Can you enter stocks that are in a trading halt?


----------



## Joe Blow (30 August 2006)

Realist said:
			
		

> Can you enter stocks that are in a trading halt?




Yes, the entry price then becomes the last traded price.


----------



## son of baglimit (30 August 2006)

realist - as the resident ceo ramper, im interested why you selected them


----------



## Realist (30 August 2006)

son of baglimit said:
			
		

> realist - as the resident ceo ramper, im interested why you selected them




Well this competition is for fun, not real money, and there are no prizes for 2nd,  you either come first or you lose.

So picking a good company that goes up is irrelevant.

You need to pick a tiny speculative gamble that could double or halve overnight - and hope.

There's no skill here. It is gambling.

CEO have plummeted recently, and have a market cap of $1M.

They could easily double overnight. So that is what I am going for.

I would not put my money into CEO sorry. Forget stop losses this bugger could drown overnight I'm thinking.  It has about $80,000 in cash - how long is that gonna last?


----------



## dj_420 (30 August 2006)

JML thanks

i think they still have a while to run


----------



## son of baglimit (30 August 2006)

HAD $80k - the new chief pumped in $500k of his own cash to keep them going till the cash starts rolling in......and i hear it has now - old stocks in the shops are long gone. the shops are ordering c@ stock & others thru c@ as per business plan....but the cream is coming 6 months later than planned - so i'll be picking them apr - sept 07....hope u r right though


----------



## Joe Blow (30 August 2006)

Realist said:
			
		

> Well this competition is for fun, not real money, and there are no prizes for 2nd,  you either come first or you lose.




Actually there is a prize for second. Just no prize for third.


----------



## tech/a (30 August 2006)

APG for the Duck


----------



## Nicks (31 August 2006)

the_godfather4 said:
			
		

> Something's gotta give on *IMP * this month......

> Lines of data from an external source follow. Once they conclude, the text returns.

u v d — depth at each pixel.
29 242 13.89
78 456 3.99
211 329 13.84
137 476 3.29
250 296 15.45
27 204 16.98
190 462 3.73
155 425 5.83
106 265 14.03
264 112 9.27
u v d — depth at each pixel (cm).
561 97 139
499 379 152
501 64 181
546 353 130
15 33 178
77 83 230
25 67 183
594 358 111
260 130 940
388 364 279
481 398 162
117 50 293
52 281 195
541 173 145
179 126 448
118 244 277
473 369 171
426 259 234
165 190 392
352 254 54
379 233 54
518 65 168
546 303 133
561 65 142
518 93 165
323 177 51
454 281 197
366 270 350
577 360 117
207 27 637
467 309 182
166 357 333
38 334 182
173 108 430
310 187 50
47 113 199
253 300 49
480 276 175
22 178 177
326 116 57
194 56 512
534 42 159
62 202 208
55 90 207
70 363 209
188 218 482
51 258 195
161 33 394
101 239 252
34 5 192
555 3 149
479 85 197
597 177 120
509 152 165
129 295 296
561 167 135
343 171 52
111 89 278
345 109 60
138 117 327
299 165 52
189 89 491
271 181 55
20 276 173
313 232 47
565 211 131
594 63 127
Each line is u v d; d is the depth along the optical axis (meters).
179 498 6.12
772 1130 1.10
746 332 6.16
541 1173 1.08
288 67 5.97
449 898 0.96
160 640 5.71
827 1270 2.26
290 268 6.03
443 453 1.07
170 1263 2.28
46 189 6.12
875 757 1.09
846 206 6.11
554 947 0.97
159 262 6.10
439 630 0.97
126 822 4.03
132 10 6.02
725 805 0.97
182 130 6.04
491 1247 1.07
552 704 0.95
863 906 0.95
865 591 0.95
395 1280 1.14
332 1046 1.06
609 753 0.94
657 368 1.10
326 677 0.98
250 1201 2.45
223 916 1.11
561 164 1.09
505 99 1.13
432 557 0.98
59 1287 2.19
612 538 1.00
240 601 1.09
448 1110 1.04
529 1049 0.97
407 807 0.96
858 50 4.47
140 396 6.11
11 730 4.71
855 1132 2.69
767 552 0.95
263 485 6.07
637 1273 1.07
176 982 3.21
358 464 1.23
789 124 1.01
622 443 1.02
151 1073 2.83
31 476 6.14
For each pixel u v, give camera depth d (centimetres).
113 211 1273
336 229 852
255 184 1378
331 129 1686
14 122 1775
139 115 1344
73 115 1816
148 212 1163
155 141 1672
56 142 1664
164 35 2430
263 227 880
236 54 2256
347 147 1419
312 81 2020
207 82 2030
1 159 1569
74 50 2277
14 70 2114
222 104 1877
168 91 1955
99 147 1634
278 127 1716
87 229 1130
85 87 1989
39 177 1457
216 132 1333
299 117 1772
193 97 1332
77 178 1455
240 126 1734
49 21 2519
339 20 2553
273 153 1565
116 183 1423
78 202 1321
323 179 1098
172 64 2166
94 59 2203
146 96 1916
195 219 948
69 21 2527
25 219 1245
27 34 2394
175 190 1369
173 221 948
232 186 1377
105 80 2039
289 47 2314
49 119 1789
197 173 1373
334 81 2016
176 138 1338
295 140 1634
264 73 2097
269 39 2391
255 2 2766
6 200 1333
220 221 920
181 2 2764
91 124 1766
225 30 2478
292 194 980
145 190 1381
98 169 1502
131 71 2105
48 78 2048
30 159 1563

I'll have KTL please.... and can you ensure this guy gets his own avtar, its not very original and if we all start stealing identities this forum wouldnt be as much fun, thanks.


----------



## RichKid (31 August 2006)

Nicks said:
			
		

> I'll have KTL please.... and can you ensure this guy gets his own avtar, its not very original and if we all start stealing identities this forum wouldnt be as much fun, thanks.



Thanks for flagging the issue Nicks, atm I don't think many people will get confused since your names are completely different and the avatar is a bit different too, I assume that image is freely available on the web, not sure if godfather fans consider it a classic shot. Anyway, we may need to create some guidelines for this in future.


----------



## canny (31 August 2006)

*JPR* please Joe - they were a bit slow off the mark this month - so September should see a good run.


----------



## rozella (31 August 2006)

ASZ please Joe


----------



## Nicks (31 August 2006)

RichKid said:
			
		

> Thanks for flagging the issue Nicks, atm I don't think many people will get confused since your names are completely different and the avatar is a bit different too, I assume that image is freely available on the web, not sure if godfather fans consider it a classic shot. Anyway, we may need to create some guidelines for this in future.




I like your identity $, shall I start using it? easy when the shoe is on the other foot. Would be kind of odd if we all had the same avtars, as you well know an avtar is your identity on a forum.


----------



## dubiousinfo (31 August 2006)

I like edogg's avatar.


----------



## Kipp (31 August 2006)

Well... the Kippers had a poo of a time picking stocks BSM x 2, CPK - all ended in the red... but in my defence the month either side of when I tipped them were both in the green  ... and of course CPK split into 5ths when I named them (it didn't fall 80% in over July)

Anyhow, enough excuses... I'll take MAH.  (as an Industrial they wont double over Sept- but it'd be nice for a top 10 finish- or even for a 0.0001% increase in SP).  Of course now that that newbie Kipp has picked them, my advice to the ASF is to short MAH!!!  :


----------



## moses (31 August 2006)

bother...my pick (FNT) is up 13% overnite and September hasn't started. Don't these companies know about the comp? Why can't they time their releases a bit more considerately...  :screwy:


----------



## Porper (31 August 2006)

Wouldn't touch it with a barge pole but ERG could double or halve in price.

ERG Please Joe.


----------



## Prospector (31 August 2006)

PDN for me please - did a quick check and don't think its already taken?


----------



## justjohn (31 August 2006)

AKK again thanx JOE :


----------



## brerwallabi (31 August 2006)

I'll take RCL please Joe as Rich beat me to BMX, it could be a dog to a diamond.


----------



## lesm (31 August 2006)

DNL thanks Joe


----------



## Kipp (31 August 2006)

Porper said:
			
		

> Wouldn't touch it with a barge pole but ERG could double or halve in price.
> 
> ERG Please Joe.



Funny how often we seem to pick stocks we don't acutally hold...
As for ERG, well I think you'll be joining me in the lower half of the scoreboard.


----------



## warney (31 August 2006)

OCO thanks


----------



## Realist (1 September 2006)

This blows...

I tip MTN in August they do nothing.  But today they are up 23% from last week.

I tip CEO in September they did nothing yesterday but today the first day of the month they die 23% today.   



The good thing is I own MTN and wouldn't touch CEO with a barge pole..   :


----------



## powwww (1 September 2006)

RCO thanks


----------



## Fab (1 September 2006)

BPT, SMM, PDN


----------



## hypnotic (1 September 2006)

SBM please Joe if it is not taken already or too late


----------



## Michael2006 (3 September 2006)

RDS it will happen either late Sept or early Oct


----------



## scsl (5 September 2006)

Having chosen CDU I was up 40% at one stage today! I think that was just after opening. 6 hours later, I'm up a healthy looking 1.98%.


----------